Instructions to follow: Output a faithful copy of the entries, every picture removed.

Record extracts:

********

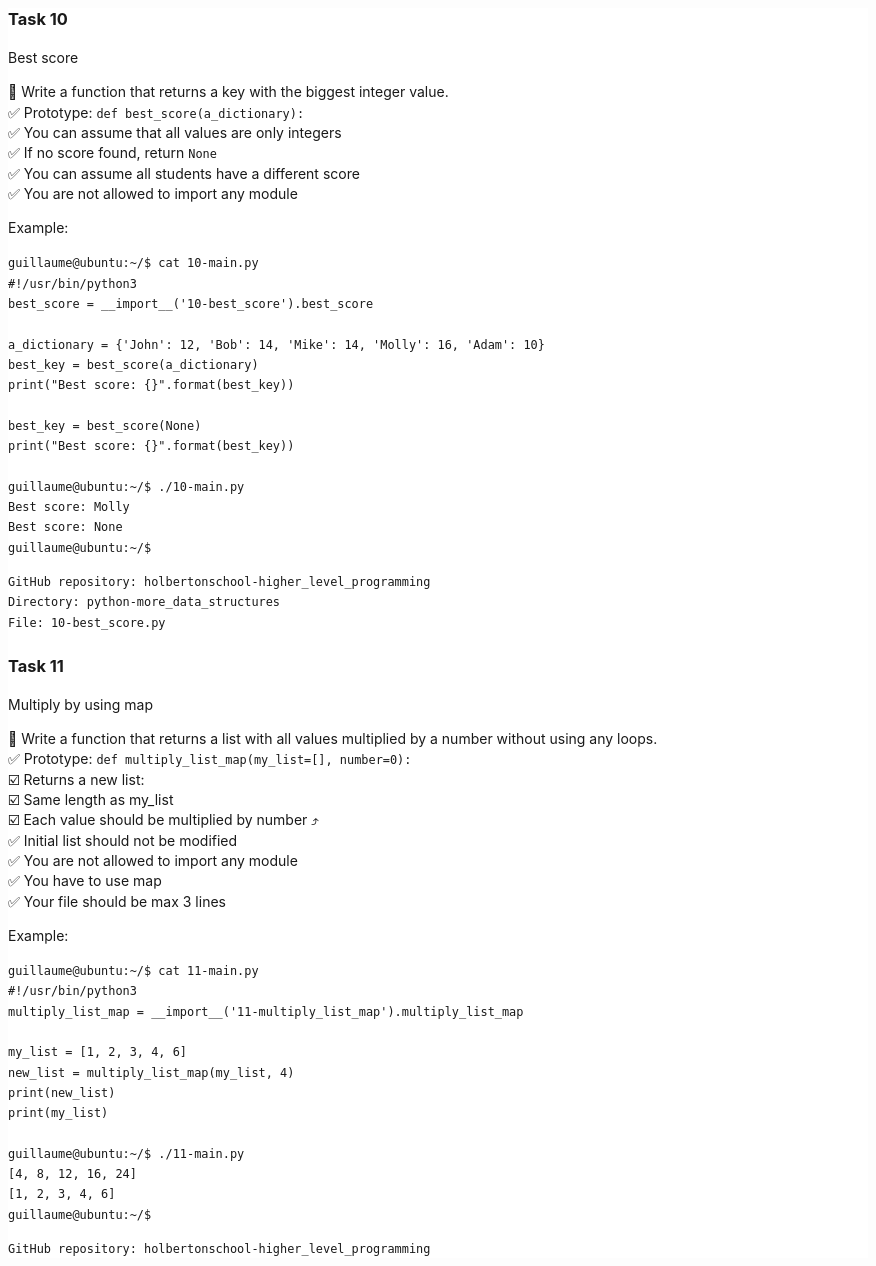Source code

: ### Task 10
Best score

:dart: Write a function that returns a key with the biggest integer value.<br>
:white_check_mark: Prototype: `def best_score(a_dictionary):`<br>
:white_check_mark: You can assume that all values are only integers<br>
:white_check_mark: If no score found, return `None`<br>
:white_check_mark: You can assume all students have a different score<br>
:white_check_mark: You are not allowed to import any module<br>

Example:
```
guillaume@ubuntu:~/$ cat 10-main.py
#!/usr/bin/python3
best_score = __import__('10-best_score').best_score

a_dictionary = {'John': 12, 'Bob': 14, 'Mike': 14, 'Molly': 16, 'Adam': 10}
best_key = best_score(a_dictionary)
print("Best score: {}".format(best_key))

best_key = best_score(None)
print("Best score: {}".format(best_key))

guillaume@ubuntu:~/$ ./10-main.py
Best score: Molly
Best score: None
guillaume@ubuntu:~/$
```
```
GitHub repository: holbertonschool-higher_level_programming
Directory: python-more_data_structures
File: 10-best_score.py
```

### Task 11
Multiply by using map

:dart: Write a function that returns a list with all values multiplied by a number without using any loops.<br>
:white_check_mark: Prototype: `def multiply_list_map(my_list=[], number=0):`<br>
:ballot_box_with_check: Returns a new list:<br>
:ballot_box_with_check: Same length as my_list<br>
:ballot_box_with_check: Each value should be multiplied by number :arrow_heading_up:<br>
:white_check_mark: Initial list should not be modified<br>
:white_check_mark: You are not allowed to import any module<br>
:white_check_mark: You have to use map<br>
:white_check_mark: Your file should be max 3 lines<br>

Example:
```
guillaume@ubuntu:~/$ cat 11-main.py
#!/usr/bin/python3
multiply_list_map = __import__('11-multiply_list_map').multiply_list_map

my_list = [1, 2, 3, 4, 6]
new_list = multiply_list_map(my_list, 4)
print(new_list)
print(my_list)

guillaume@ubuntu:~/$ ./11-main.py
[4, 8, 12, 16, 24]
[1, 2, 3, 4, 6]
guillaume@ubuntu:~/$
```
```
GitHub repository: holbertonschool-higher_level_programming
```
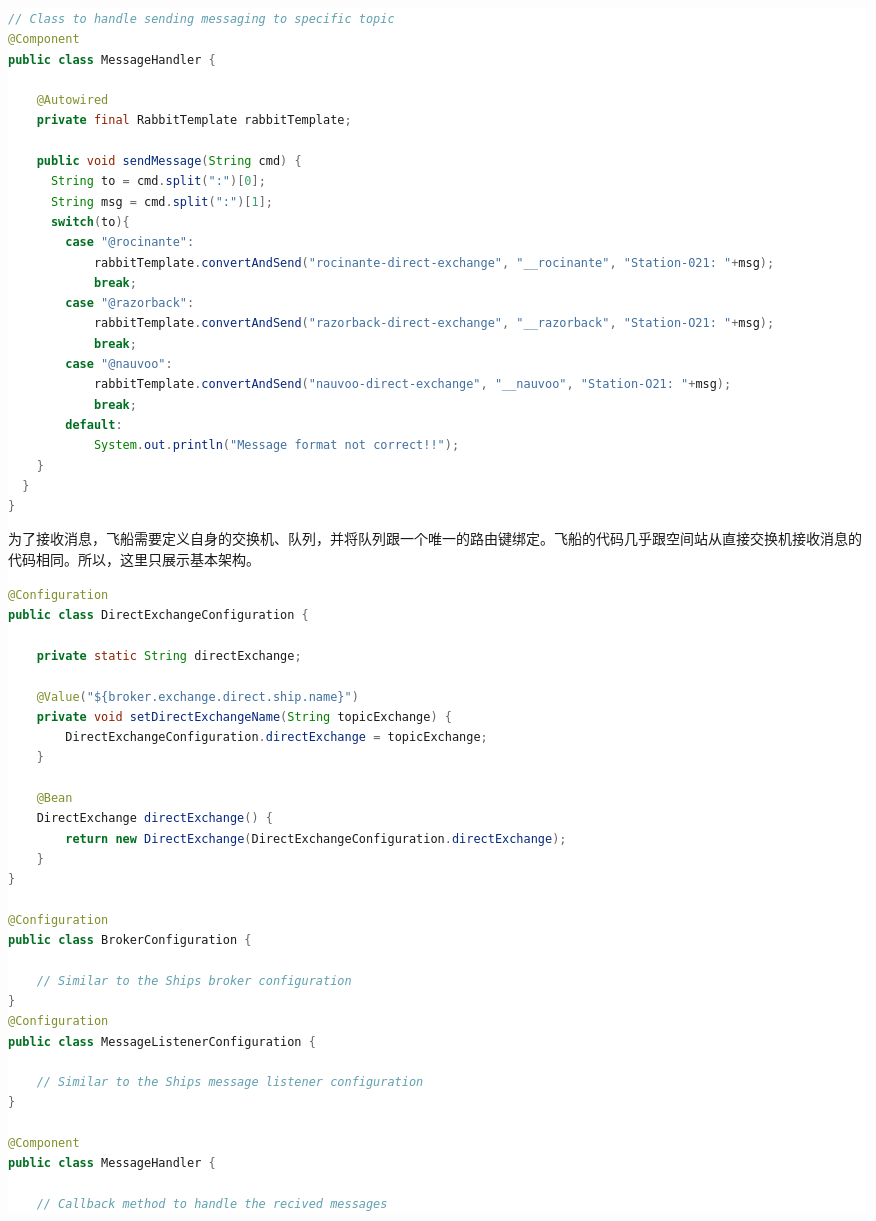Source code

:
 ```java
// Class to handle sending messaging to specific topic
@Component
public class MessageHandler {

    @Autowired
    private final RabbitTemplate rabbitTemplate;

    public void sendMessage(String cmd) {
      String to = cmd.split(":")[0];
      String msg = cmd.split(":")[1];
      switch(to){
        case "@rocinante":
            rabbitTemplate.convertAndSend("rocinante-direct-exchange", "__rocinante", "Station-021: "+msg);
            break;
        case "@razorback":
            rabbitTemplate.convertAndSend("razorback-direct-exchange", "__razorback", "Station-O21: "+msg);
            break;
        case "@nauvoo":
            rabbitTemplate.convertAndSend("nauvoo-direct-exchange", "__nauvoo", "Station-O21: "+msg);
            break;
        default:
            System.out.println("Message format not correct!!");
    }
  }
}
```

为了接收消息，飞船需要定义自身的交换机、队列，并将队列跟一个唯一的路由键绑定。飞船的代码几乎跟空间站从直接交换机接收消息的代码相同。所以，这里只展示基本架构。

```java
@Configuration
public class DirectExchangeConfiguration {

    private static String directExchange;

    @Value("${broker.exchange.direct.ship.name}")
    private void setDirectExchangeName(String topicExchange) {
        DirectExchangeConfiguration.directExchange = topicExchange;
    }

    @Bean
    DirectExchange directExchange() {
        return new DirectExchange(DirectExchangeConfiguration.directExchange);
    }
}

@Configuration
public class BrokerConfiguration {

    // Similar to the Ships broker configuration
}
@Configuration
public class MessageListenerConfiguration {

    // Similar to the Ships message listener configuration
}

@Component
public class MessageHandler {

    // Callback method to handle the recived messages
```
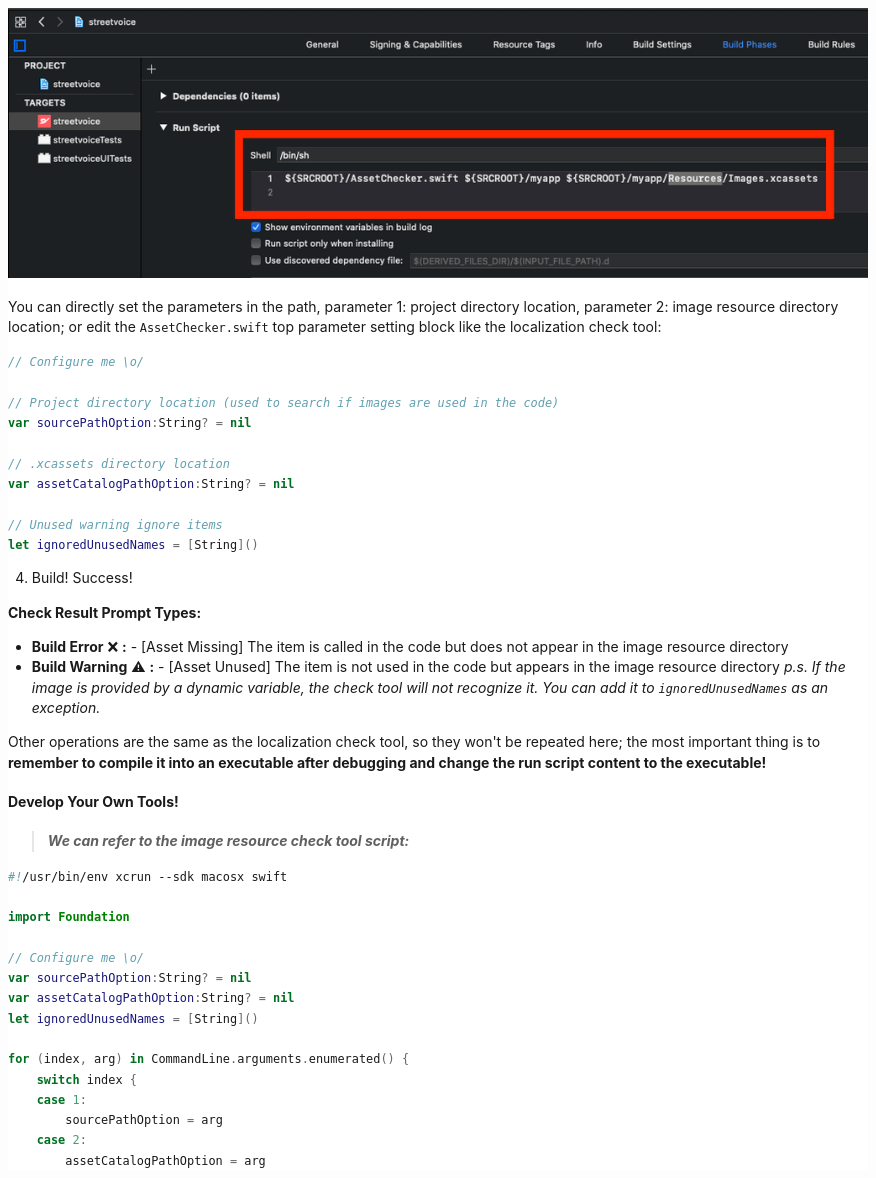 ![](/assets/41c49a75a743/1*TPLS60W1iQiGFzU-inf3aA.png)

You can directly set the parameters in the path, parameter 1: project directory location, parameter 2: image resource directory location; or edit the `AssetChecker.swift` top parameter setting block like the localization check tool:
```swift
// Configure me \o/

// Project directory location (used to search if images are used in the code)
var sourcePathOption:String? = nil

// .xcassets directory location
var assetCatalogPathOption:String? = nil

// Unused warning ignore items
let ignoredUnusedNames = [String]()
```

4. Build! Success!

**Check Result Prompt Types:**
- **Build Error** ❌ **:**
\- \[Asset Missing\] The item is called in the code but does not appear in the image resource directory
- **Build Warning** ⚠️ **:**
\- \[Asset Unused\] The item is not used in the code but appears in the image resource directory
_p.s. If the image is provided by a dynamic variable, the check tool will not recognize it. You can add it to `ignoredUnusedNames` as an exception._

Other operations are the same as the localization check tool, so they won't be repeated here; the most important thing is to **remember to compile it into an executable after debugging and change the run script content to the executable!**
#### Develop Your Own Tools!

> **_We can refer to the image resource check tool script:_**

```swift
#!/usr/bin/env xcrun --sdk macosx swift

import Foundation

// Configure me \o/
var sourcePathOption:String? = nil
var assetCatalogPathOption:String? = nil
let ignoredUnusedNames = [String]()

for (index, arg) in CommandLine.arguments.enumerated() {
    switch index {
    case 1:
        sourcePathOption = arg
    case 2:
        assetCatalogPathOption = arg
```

********

Answer space:
Source code

: ### Task 10
Best score

:dart: Write a function that returns a key with the biggest integer value.<br>
:white_check_mark: Prototype: `def best_score(a_dictionary):`<br>
:white_check_mark: You can assume that all values are only integers<br>
:white_check_mark: If no score found, return `None`<br>
:white_check_mark: You can assume all students have a different score<br>
:white_check_mark: You are not allowed to import any module<br>

Example:
```
guillaume@ubuntu:~/$ cat 10-main.py
#!/usr/bin/python3
best_score = __import__('10-best_score').best_score

a_dictionary = {'John': 12, 'Bob': 14, 'Mike': 14, 'Molly': 16, 'Adam': 10}
best_key = best_score(a_dictionary)
print("Best score: {}".format(best_key))

best_key = best_score(None)
print("Best score: {}".format(best_key))

guillaume@ubuntu:~/$ ./10-main.py
Best score: Molly
Best score: None
guillaume@ubuntu:~/$
```
```
GitHub repository: holbertonschool-higher_level_programming
Directory: python-more_data_structures
File: 10-best_score.py
```

### Task 11
Multiply by using map

:dart: Write a function that returns a list with all values multiplied by a number without using any loops.<br>
:white_check_mark: Prototype: `def multiply_list_map(my_list=[], number=0):`<br>
:ballot_box_with_check: Returns a new list:<br>
:ballot_box_with_check: Same length as my_list<br>
:ballot_box_with_check: Each value should be multiplied by number :arrow_heading_up:<br>
:white_check_mark: Initial list should not be modified<br>
:white_check_mark: You are not allowed to import any module<br>
:white_check_mark: You have to use map<br>
:white_check_mark: Your file should be max 3 lines<br>

Example:
```
guillaume@ubuntu:~/$ cat 11-main.py
#!/usr/bin/python3
multiply_list_map = __import__('11-multiply_list_map').multiply_list_map

my_list = [1, 2, 3, 4, 6]
new_list = multiply_list_map(my_list, 4)
print(new_list)
print(my_list)

guillaume@ubuntu:~/$ ./11-main.py
[4, 8, 12, 16, 24]
[1, 2, 3, 4, 6]
guillaume@ubuntu:~/$
```
```
GitHub repository: holbertonschool-higher_level_programming
```
Source code

:
 ```java
// Class to handle sending messaging to specific topic
@Component
public class MessageHandler {

    @Autowired
    private final RabbitTemplate rabbitTemplate;

    public void sendMessage(String cmd) {
      String to = cmd.split(":")[0];
      String msg = cmd.split(":")[1];
      switch(to){
        case "@rocinante":
            rabbitTemplate.convertAndSend("rocinante-direct-exchange", "__rocinante", "Station-021: "+msg);
            break;
        case "@razorback":
            rabbitTemplate.convertAndSend("razorback-direct-exchange", "__razorback", "Station-O21: "+msg);
            break;
        case "@nauvoo":
            rabbitTemplate.convertAndSend("nauvoo-direct-exchange", "__nauvoo", "Station-O21: "+msg);
            break;
        default:
            System.out.println("Message format not correct!!");
    }
  }
}
```

为了接收消息，飞船需要定义自身的交换机、队列，并将队列跟一个唯一的路由键绑定。飞船的代码几乎跟空间站从直接交换机接收消息的代码相同。所以，这里只展示基本架构。

```java
@Configuration
public class DirectExchangeConfiguration {

    private static String directExchange;

    @Value("${broker.exchange.direct.ship.name}")
    private void setDirectExchangeName(String topicExchange) {
        DirectExchangeConfiguration.directExchange = topicExchange;
    }

    @Bean
    DirectExchange directExchange() {
        return new DirectExchange(DirectExchangeConfiguration.directExchange);
    }
}

@Configuration
public class BrokerConfiguration {

    // Similar to the Ships broker configuration
}
@Configuration
public class MessageListenerConfiguration {

    // Similar to the Ships message listener configuration
}

@Component
public class MessageHandler {

    // Callback method to handle the recived messages
```
 ![](/assets/41c49a75a743/1*TPLS60W1iQiGFzU-inf3aA.png)

You can directly set the parameters in the path, parameter 1: project directory location, parameter 2: image resource directory location; or edit the `AssetChecker.swift` top parameter setting block like the localization check tool:
```swift
// Configure me \o/

// Project directory location (used to search if images are used in the code)
var sourcePathOption:String? = nil

// .xcassets directory location
var assetCatalogPathOption:String? = nil

// Unused warning ignore items
let ignoredUnusedNames = [String]()
```

4. Build! Success!

**Check Result Prompt Types:**
- **Build Error** ❌ **:**
\- \[Asset Missing\] The item is called in the code but does not appear in the image resource directory
- **Build Warning** ⚠️ **:**
\- \[Asset Unused\] The item is not used in the code but appears in the image resource directory
_p.s. If the image is provided by a dynamic variable, the check tool will not recognize it. You can add it to `ignoredUnusedNames` as an exception._

Other operations are the same as the localization check tool, so they won't be repeated here; the most important thing is to **remember to compile it into an executable after debugging and change the run script content to the executable!**
#### Develop Your Own Tools!

> **_We can refer to the image resource check tool script:_**

```swift
#!/usr/bin/env xcrun --sdk macosx swift

import Foundation

// Configure me \o/
var sourcePathOption:String? = nil
var assetCatalogPathOption:String? = nil
let ignoredUnusedNames = [String]()

for (index, arg) in CommandLine.arguments.enumerated() {
    switch index {
    case 1:
        sourcePathOption = arg
    case 2:
        assetCatalogPathOption = arg
```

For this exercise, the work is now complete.